▶ [Extracted data entries]
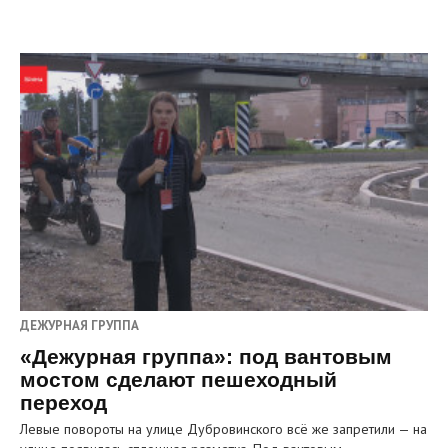
ДЕЖУРНАЯ ГРУППА
«Дежурная группа»: под вантовым
мостом сделают пешеходный
переход
Левые повороты на улице Дубровинского всё же запретили — на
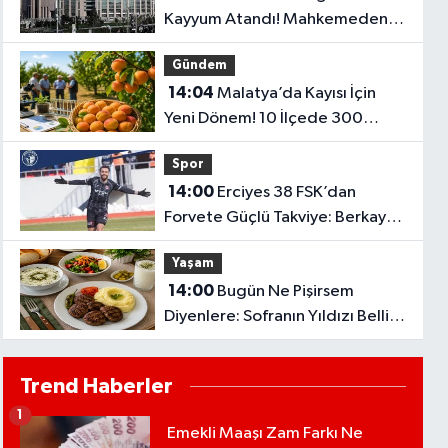
Kayyum Atandı! Mahkemeden
Faaliyetleri Durdurma Kararı..
Gündem
14:04
Malatya’da Kayısı İçin
Yeni Dönem! 10 İlçede 300
Üretici Eğitime Alınacak
Spor
14:00
Erciyes 38 FSK’dan
Forvete Güçlü Takviye: Berkay
Ekici İmzayı Attı
Yaşam
14:00
Bugün Ne Pişirsem
Diyenlere: Sofranın Yıldızı Belli
Oldu!
Trend Haberler
1
Emekli Maaşı Zam Farkı Ne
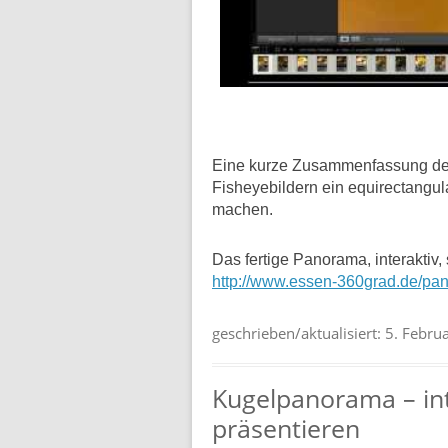
Eine kurze Zusammenfassung der 
Fisheyebildern ein equirectangul
machen.
Das fertige Panorama, interaktiv, 
http://www.essen-360grad.de/pa
geschrieben/aktualisiert:
5. Febru
Kugelpanorama – int
präsentieren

▶ [What you will do] Give the text lines from all the entries above as a JSON list of strings, one string per line, with blank lines omitted. Leave the pictures out of the answer.

▶ [Written response]
[
  "ДЕЖУРНАЯ ГРУППА",
  "«Дежурная группа»: под вантовым",
  "мостом сделают пешеходный",
  "переход",
  "Левые повороты на улице Дубровинского всё же запретили — на",
  "Kayyum Atandı! Mahkemeden",
  "Faaliyetleri Durdurma Kararı..",
  "Gündem",
  "14:04",
  "Malatya’da Kayısı İçin",
  "Yeni Dönem! 10 İlçede 300",
  "Üretici Eğitime Alınacak",
  "Spor",
  "14:00",
  "Erciyes 38 FSK’dan",
  "Forvete Güçlü Takviye: Berkay",
  "Ekici İmzayı Attı",
  "Yaşam",
  "14:00",
  "Bugün Ne Pişirsem",
  "Diyenlere: Sofranın Yıldızı Belli",
  "Oldu!",
  "Trend Haberler",
  "1",
  "Emekli Maaşı Zam Farkı Ne",
  "Eine kurze Zusammenfassung der ",
  "Fisheyebildern ein equirectangul",
  "machen.",
  "Das fertige Panorama, interaktiv, ",
  "http://www.essen-360grad.de/pa",
  "geschrieben/aktualisiert:",
  "5. Febru",
  "Kugelpanorama – int",
  "präsentieren"
]